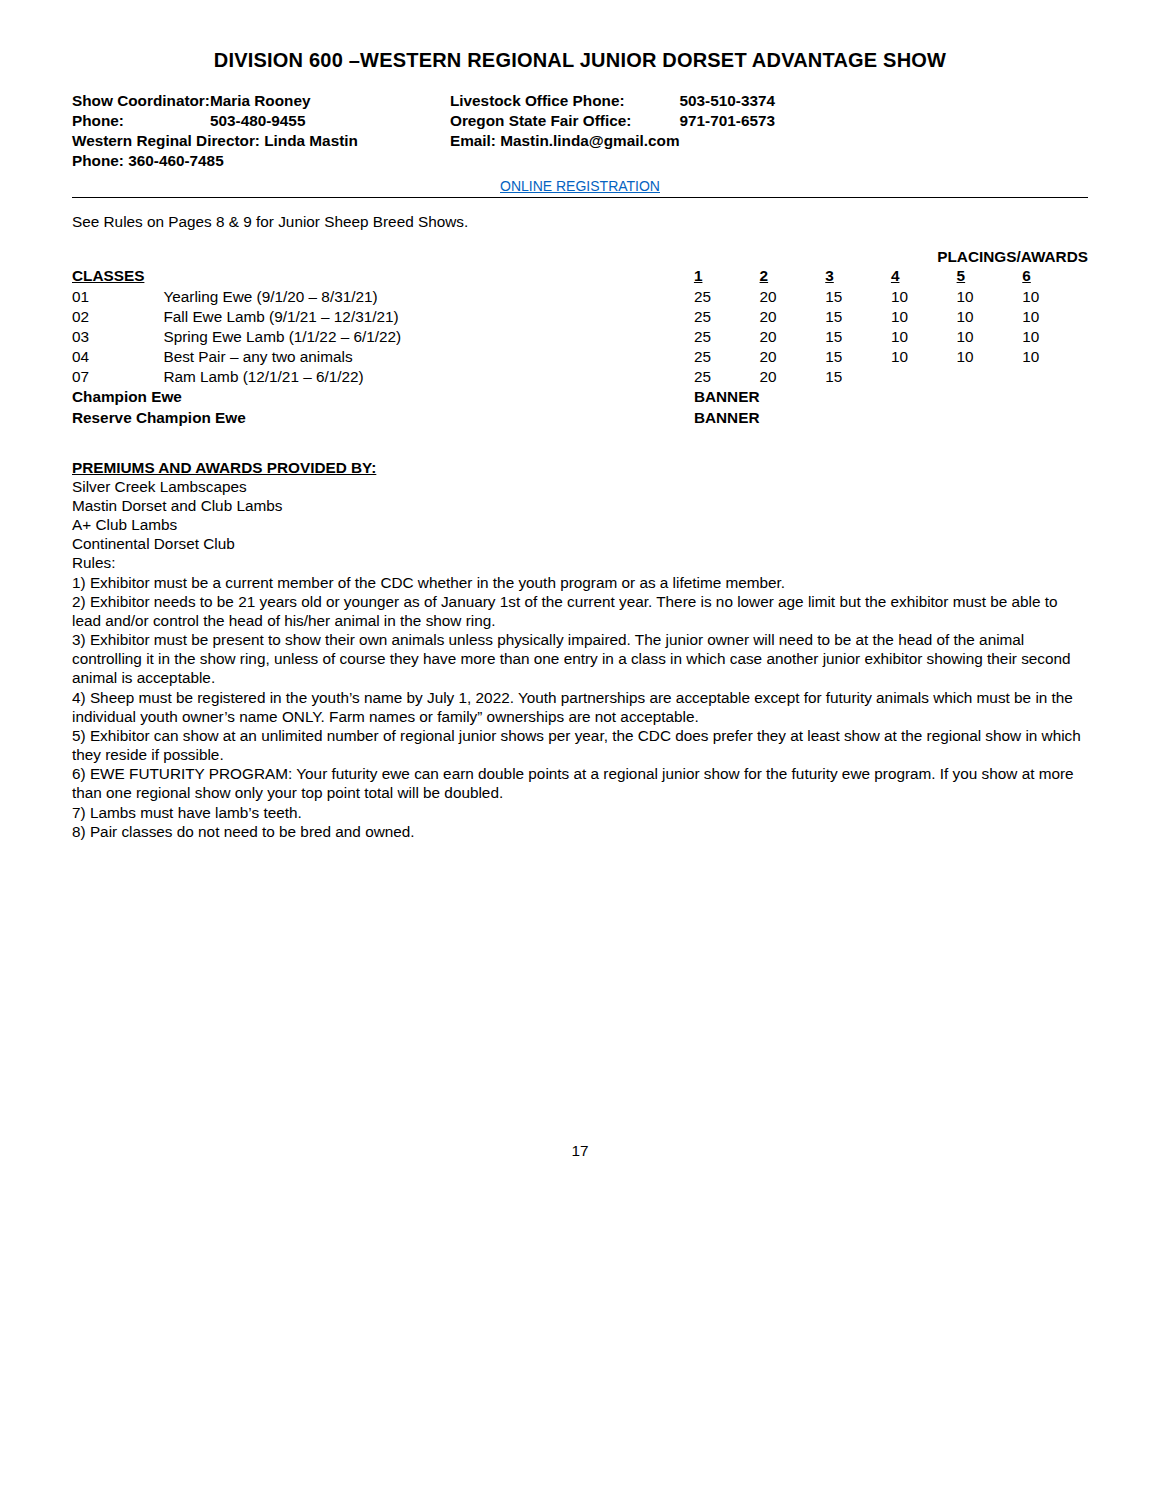DIVISION 600 –WESTERN REGIONAL JUNIOR DORSET ADVANTAGE SHOW
| Show Coordinator: | Maria Rooney | Livestock Office Phone: | 503-510-3374 |
| Phone: | 503-480-9455 | Oregon State Fair Office: | 971-701-6573 |
| Western Reginal Director: Linda Mastin | Email: Mastin.linda@gmail.com | |
| Phone: 360-460-7485 |
ONLINE REGISTRATION
See Rules on Pages 8 & 9 for Junior Sheep Breed Shows.
PLACINGS/AWARDS
| CLASSES | | 1 | 2 | 3 | 4 | 5 | 6 |
| --- | --- | --- | --- | --- | --- | --- | --- |
| 01 | Yearling Ewe (9/1/20 – 8/31/21) | 25 | 20 | 15 | 10 | 10 | 10 |
| 02 | Fall Ewe Lamb (9/1/21 – 12/31/21) | 25 | 20 | 15 | 10 | 10 | 10 |
| 03 | Spring Ewe Lamb (1/1/22 – 6/1/22) | 25 | 20 | 15 | 10 | 10 | 10 |
| 04 | Best Pair – any two animals | 25 | 20 | 15 | 10 | 10 | 10 |
| 07 | Ram Lamb (12/1/21 – 6/1/22) | 25 | 20 | 15 | | | |
| Champion Ewe | BANNER |
| Reserve Champion Ewe | BANNER |
PREMIUMS AND AWARDS PROVIDED BY:
Silver Creek Lambscapes
Mastin Dorset and Club Lambs
A+ Club Lambs
Continental Dorset Club
Rules:
1) Exhibitor must be a current member of the CDC whether in the youth program or as a lifetime member.
2) Exhibitor needs to be 21 years old or younger as of January 1st of the current year. There is no lower age limit but the exhibitor must be able to lead and/or control the head of his/her animal in the show ring.
3) Exhibitor must be present to show their own animals unless physically impaired. The junior owner will need to be at the head of the animal controlling it in the show ring, unless of course they have more than one entry in a class in which case another junior exhibitor showing their second animal is acceptable.
4) Sheep must be registered in the youth’s name by July 1, 2022. Youth partnerships are acceptable except for futurity animals which must be in the individual youth owner’s name ONLY. Farm names or family” ownerships are not acceptable.
5) Exhibitor can show at an unlimited number of regional junior shows per year, the CDC does prefer they at least show at the regional show in which they reside if possible.
6) EWE FUTURITY PROGRAM: Your futurity ewe can earn double points at a regional junior show for the futurity ewe program. If you show at more than one regional show only your top point total will be doubled.
7) Lambs must have lamb’s teeth.
8) Pair classes do not need to be bred and owned.
17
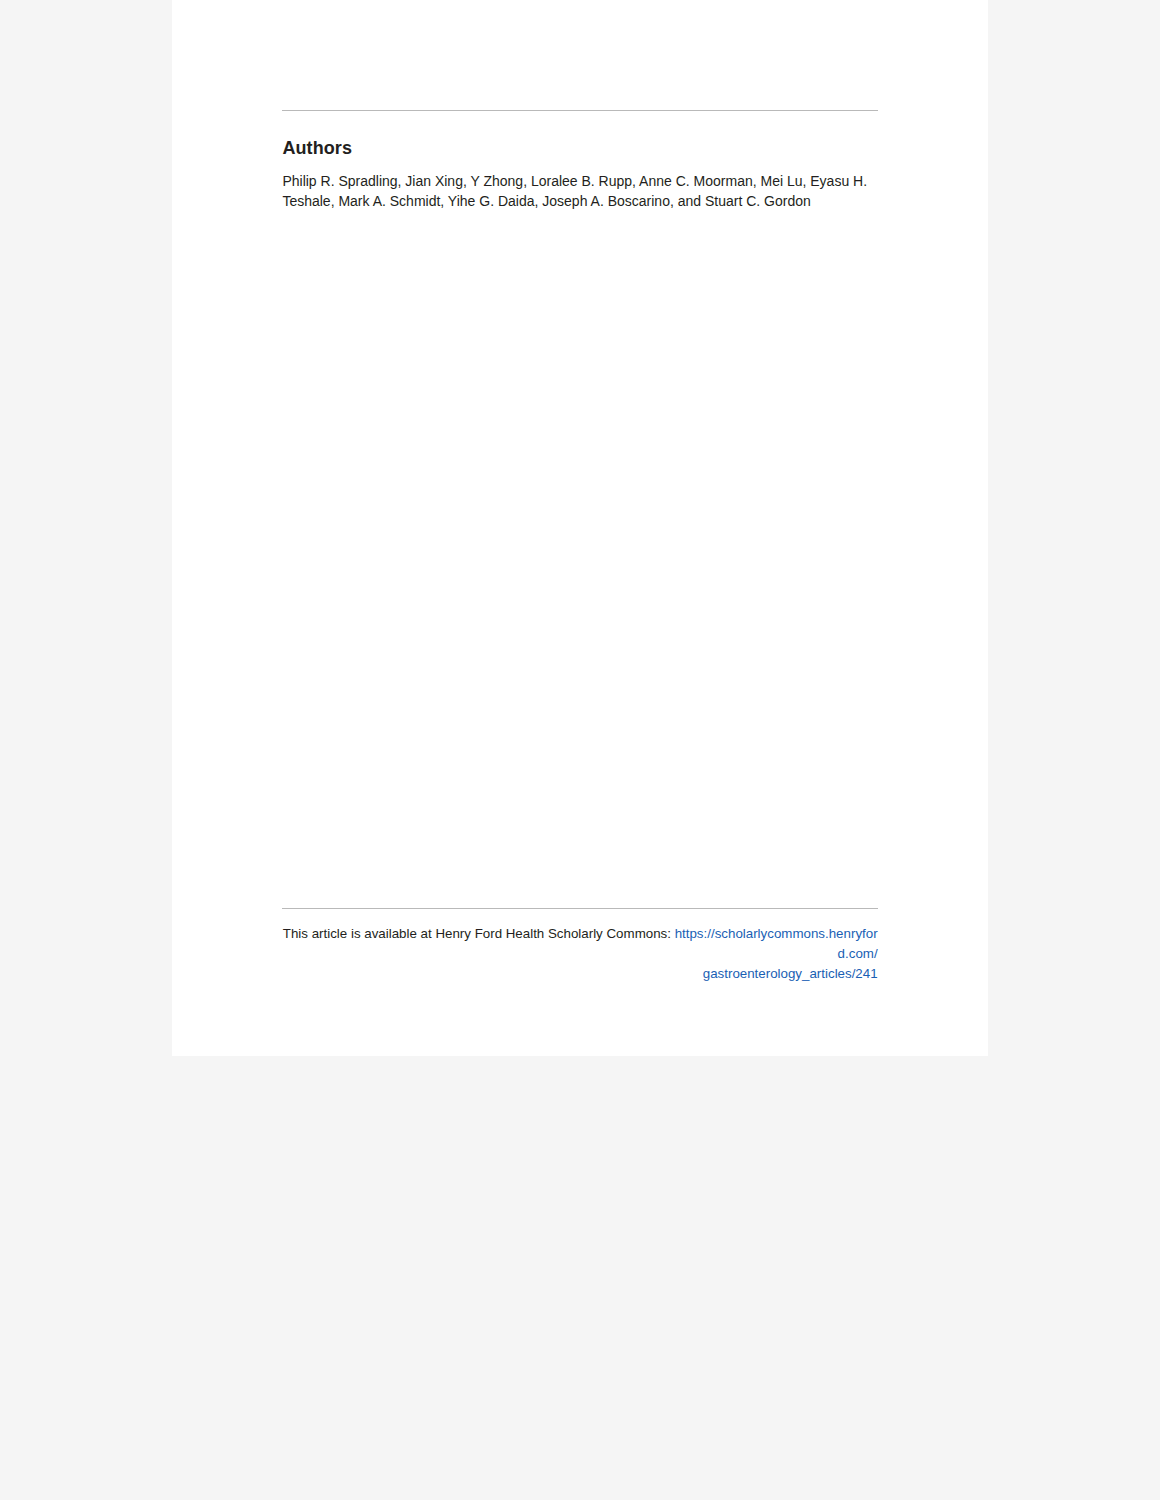Authors
Philip R. Spradling, Jian Xing, Y Zhong, Loralee B. Rupp, Anne C. Moorman, Mei Lu, Eyasu H. Teshale, Mark A. Schmidt, Yihe G. Daida, Joseph A. Boscarino, and Stuart C. Gordon
This article is available at Henry Ford Health Scholarly Commons: https://scholarlycommons.henryford.com/
gastroenterology_articles/241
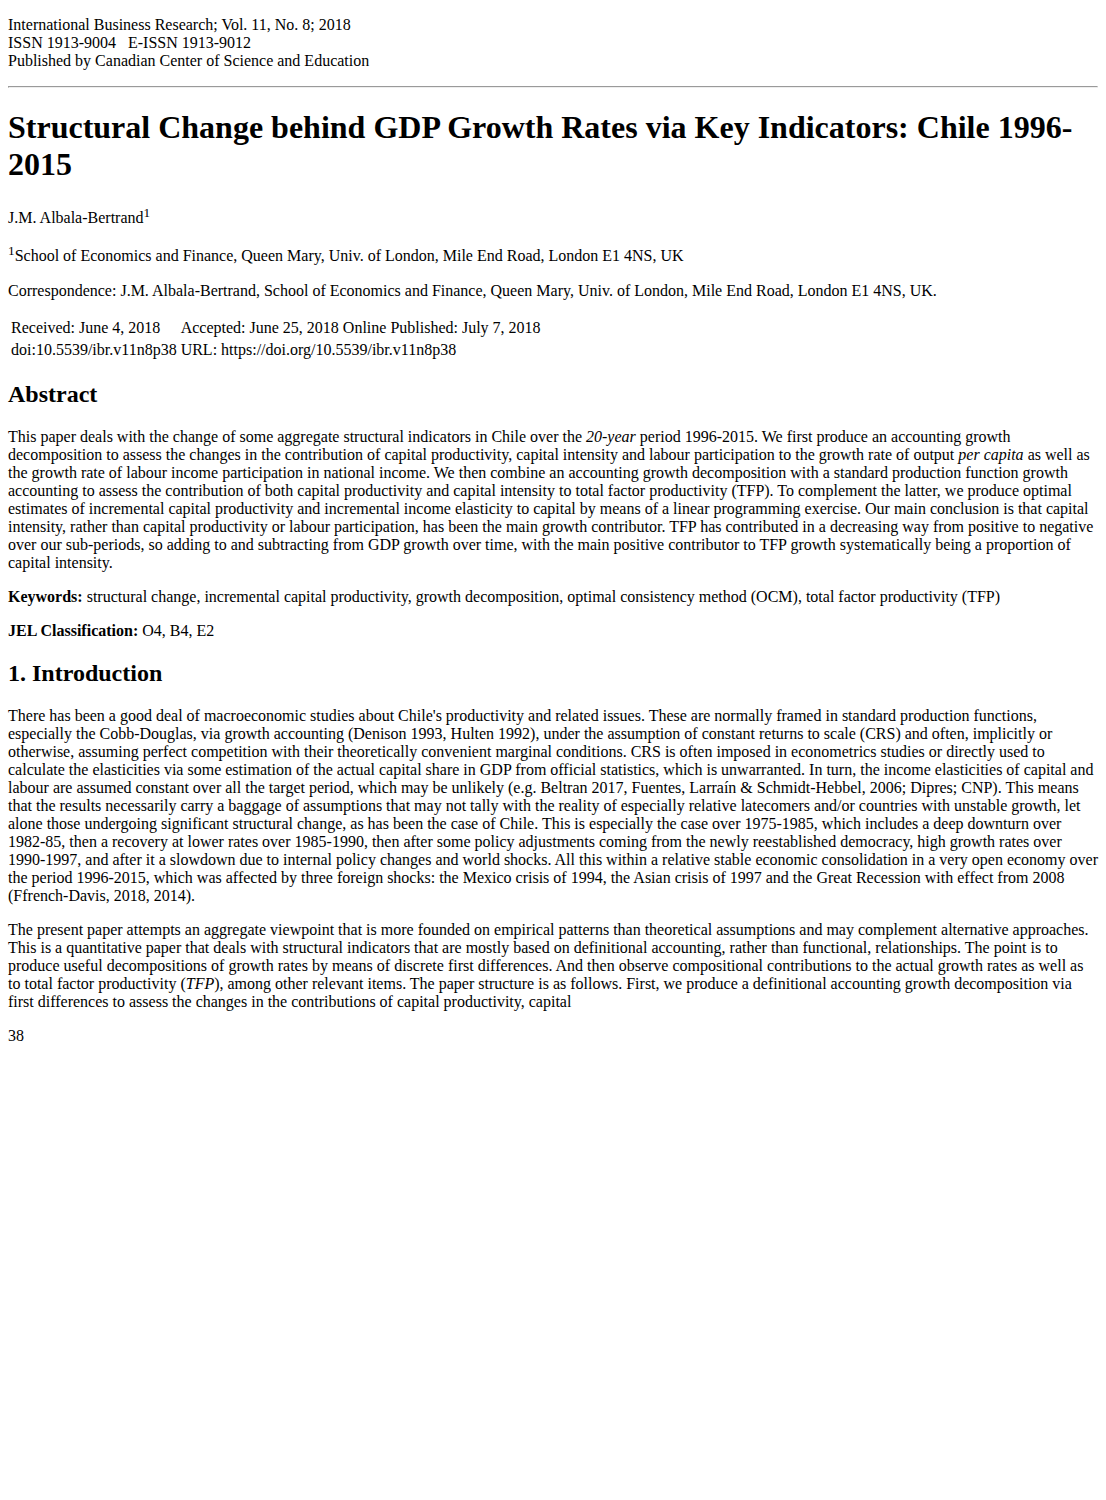International Business Research; Vol. 11, No. 8; 2018
ISSN 1913-9004 E-ISSN 1913-9012
Published by Canadian Center of Science and Education
Structural Change behind GDP Growth Rates via Key Indicators: Chile 1996-2015
J.M. Albala-Bertrand1
1School of Economics and Finance, Queen Mary, Univ. of London, Mile End Road, London E1 4NS, UK
Correspondence: J.M. Albala-Bertrand, School of Economics and Finance, Queen Mary, Univ. of London, Mile End Road, London E1 4NS, UK.
| Received: June 4, 2018 | Accepted: June 25, 2018 | Online Published: July 7, 2018 |
| doi:10.5539/ibr.v11n8p38 | URL: https://doi.org/10.5539/ibr.v11n8p38 |
Abstract
This paper deals with the change of some aggregate structural indicators in Chile over the 20-year period 1996-2015. We first produce an accounting growth decomposition to assess the changes in the contribution of capital productivity, capital intensity and labour participation to the growth rate of output per capita as well as the growth rate of labour income participation in national income. We then combine an accounting growth decomposition with a standard production function growth accounting to assess the contribution of both capital productivity and capital intensity to total factor productivity (TFP). To complement the latter, we produce optimal estimates of incremental capital productivity and incremental income elasticity to capital by means of a linear programming exercise. Our main conclusion is that capital intensity, rather than capital productivity or labour participation, has been the main growth contributor. TFP has contributed in a decreasing way from positive to negative over our sub-periods, so adding to and subtracting from GDP growth over time, with the main positive contributor to TFP growth systematically being a proportion of capital intensity.
Keywords: structural change, incremental capital productivity, growth decomposition, optimal consistency method (OCM), total factor productivity (TFP)
JEL Classification: O4, B4, E2
1. Introduction
There has been a good deal of macroeconomic studies about Chile's productivity and related issues. These are normally framed in standard production functions, especially the Cobb-Douglas, via growth accounting (Denison 1993, Hulten 1992), under the assumption of constant returns to scale (CRS) and often, implicitly or otherwise, assuming perfect competition with their theoretically convenient marginal conditions. CRS is often imposed in econometrics studies or directly used to calculate the elasticities via some estimation of the actual capital share in GDP from official statistics, which is unwarranted. In turn, the income elasticities of capital and labour are assumed constant over all the target period, which may be unlikely (e.g. Beltran 2017, Fuentes, Larraín & Schmidt-Hebbel, 2006; Dipres; CNP). This means that the results necessarily carry a baggage of assumptions that may not tally with the reality of especially relative latecomers and/or countries with unstable growth, let alone those undergoing significant structural change, as has been the case of Chile. This is especially the case over 1975-1985, which includes a deep downturn over 1982-85, then a recovery at lower rates over 1985-1990, then after some policy adjustments coming from the newly reestablished democracy, high growth rates over 1990-1997, and after it a slowdown due to internal policy changes and world shocks. All this within a relative stable economic consolidation in a very open economy over the period 1996-2015, which was affected by three foreign shocks: the Mexico crisis of 1994, the Asian crisis of 1997 and the Great Recession with effect from 2008 (Ffrench-Davis, 2018, 2014).
The present paper attempts an aggregate viewpoint that is more founded on empirical patterns than theoretical assumptions and may complement alternative approaches. This is a quantitative paper that deals with structural indicators that are mostly based on definitional accounting, rather than functional, relationships. The point is to produce useful decompositions of growth rates by means of discrete first differences. And then observe compositional contributions to the actual growth rates as well as to total factor productivity (TFP), among other relevant items. The paper structure is as follows. First, we produce a definitional accounting growth decomposition via first differences to assess the changes in the contributions of capital productivity, capital
38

== == ==

EXERCISE GOAL:
Leave out the pictures and output every record above precisely as given.

REPLY:
DIVISION 600 –WESTERN REGIONAL JUNIOR DORSET ADVANTAGE SHOW
| Show Coordinator: | Maria Rooney | Livestock Office Phone: | 503-510-3374 |
| Phone: | 503-480-9455 | Oregon State Fair Office: | 971-701-6573 |
| Western Reginal Director: Linda Mastin | Email: Mastin.linda@gmail.com | |
| Phone: 360-460-7485 |
ONLINE REGISTRATION
See Rules on Pages 8 & 9 for Junior Sheep Breed Shows.
PLACINGS/AWARDS
| CLASSES | | 1 | 2 | 3 | 4 | 5 | 6 |
| --- | --- | --- | --- | --- | --- | --- | --- |
| 01 | Yearling Ewe (9/1/20 – 8/31/21) | 25 | 20 | 15 | 10 | 10 | 10 |
| 02 | Fall Ewe Lamb (9/1/21 – 12/31/21) | 25 | 20 | 15 | 10 | 10 | 10 |
| 03 | Spring Ewe Lamb (1/1/22 – 6/1/22) | 25 | 20 | 15 | 10 | 10 | 10 |
| 04 | Best Pair – any two animals | 25 | 20 | 15 | 10 | 10 | 10 |
| 07 | Ram Lamb (12/1/21 – 6/1/22) | 25 | 20 | 15 | | | |
| Champion Ewe | BANNER |
| Reserve Champion Ewe | BANNER |
PREMIUMS AND AWARDS PROVIDED BY:
Silver Creek Lambscapes
Mastin Dorset and Club Lambs
A+ Club Lambs
Continental Dorset Club
Rules:
1) Exhibitor must be a current member of the CDC whether in the youth program or as a lifetime member.
2) Exhibitor needs to be 21 years old or younger as of January 1st of the current year. There is no lower age limit but the exhibitor must be able to lead and/or control the head of his/her animal in the show ring.
3) Exhibitor must be present to show their own animals unless physically impaired. The junior owner will need to be at the head of the animal controlling it in the show ring, unless of course they have more than one entry in a class in which case another junior exhibitor showing their second animal is acceptable.
4) Sheep must be registered in the youth’s name by July 1, 2022. Youth partnerships are acceptable except for futurity animals which must be in the individual youth owner’s name ONLY. Farm names or family” ownerships are not acceptable.
5) Exhibitor can show at an unlimited number of regional junior shows per year, the CDC does prefer they at least show at the regional show in which they reside if possible.
6) EWE FUTURITY PROGRAM: Your futurity ewe can earn double points at a regional junior show for the futurity ewe program. If you show at more than one regional show only your top point total will be doubled.
7) Lambs must have lamb’s teeth.
8) Pair classes do not need to be bred and owned.
17
Authors
Philip R. Spradling, Jian Xing, Y Zhong, Loralee B. Rupp, Anne C. Moorman, Mei Lu, Eyasu H. Teshale, Mark A. Schmidt, Yihe G. Daida, Joseph A. Boscarino, and Stuart C. Gordon
This article is available at Henry Ford Health Scholarly Commons: https://scholarlycommons.henryford.com/
gastroenterology_articles/241
International Business Research; Vol. 11, No. 8; 2018
ISSN 1913-9004 E-ISSN 1913-9012
Published by Canadian Center of Science and Education
Structural Change behind GDP Growth Rates via Key Indicators: Chile 1996-2015
J.M. Albala-Bertrand1
1School of Economics and Finance, Queen Mary, Univ. of London, Mile End Road, London E1 4NS, UK
Correspondence: J.M. Albala-Bertrand, School of Economics and Finance, Queen Mary, Univ. of London, Mile End Road, London E1 4NS, UK.
| Received: June 4, 2018 | Accepted: June 25, 2018 | Online Published: July 7, 2018 |
| doi:10.5539/ibr.v11n8p38 | URL: https://doi.org/10.5539/ibr.v11n8p38 |
Abstract
This paper deals with the change of some aggregate structural indicators in Chile over the 20-year period 1996-2015. We first produce an accounting growth decomposition to assess the changes in the contribution of capital productivity, capital intensity and labour participation to the growth rate of output per capita as well as the growth rate of labour income participation in national income. We then combine an accounting growth decomposition with a standard production function growth accounting to assess the contribution of both capital productivity and capital intensity to total factor productivity (TFP). To complement the latter, we produce optimal estimates of incremental capital productivity and incremental income elasticity to capital by means of a linear programming exercise. Our main conclusion is that capital intensity, rather than capital productivity or labour participation, has been the main growth contributor. TFP has contributed in a decreasing way from positive to negative over our sub-periods, so adding to and subtracting from GDP growth over time, with the main positive contributor to TFP growth systematically being a proportion of capital intensity.
Keywords: structural change, incremental capital productivity, growth decomposition, optimal consistency method (OCM), total factor productivity (TFP)
JEL Classification: O4, B4, E2
1. Introduction
There has been a good deal of macroeconomic studies about Chile's productivity and related issues. These are normally framed in standard production functions, especially the Cobb-Douglas, via growth accounting (Denison 1993, Hulten 1992), under the assumption of constant returns to scale (CRS) and often, implicitly or otherwise, assuming perfect competition with their theoretically convenient marginal conditions. CRS is often imposed in econometrics studies or directly used to calculate the elasticities via some estimation of the actual capital share in GDP from official statistics, which is unwarranted. In turn, the income elasticities of capital and labour are assumed constant over all the target period, which may be unlikely (e.g. Beltran 2017, Fuentes, Larraín & Schmidt-Hebbel, 2006; Dipres; CNP). This means that the results necessarily carry a baggage of assumptions that may not tally with the reality of especially relative latecomers and/or countries with unstable growth, let alone those undergoing significant structural change, as has been the case of Chile. This is especially the case over 1975-1985, which includes a deep downturn over 1982-85, then a recovery at lower rates over 1985-1990, then after some policy adjustments coming from the newly reestablished democracy, high growth rates over 1990-1997, and after it a slowdown due to internal policy changes and world shocks. All this within a relative stable economic consolidation in a very open economy over the period 1996-2015, which was affected by three foreign shocks: the Mexico crisis of 1994, the Asian crisis of 1997 and the Great Recession with effect from 2008 (Ffrench-Davis, 2018, 2014).
The present paper attempts an aggregate viewpoint that is more founded on empirical patterns than theoretical assumptions and may complement alternative approaches. This is a quantitative paper that deals with structural indicators that are mostly based on definitional accounting, rather than functional, relationships. The point is to produce useful decompositions of growth rates by means of discrete first differences. And then observe compositional contributions to the actual growth rates as well as to total factor productivity (TFP), among other relevant items. The paper structure is as follows. First, we produce a definitional accounting growth decomposition via first differences to assess the changes in the contributions of capital productivity, capital
38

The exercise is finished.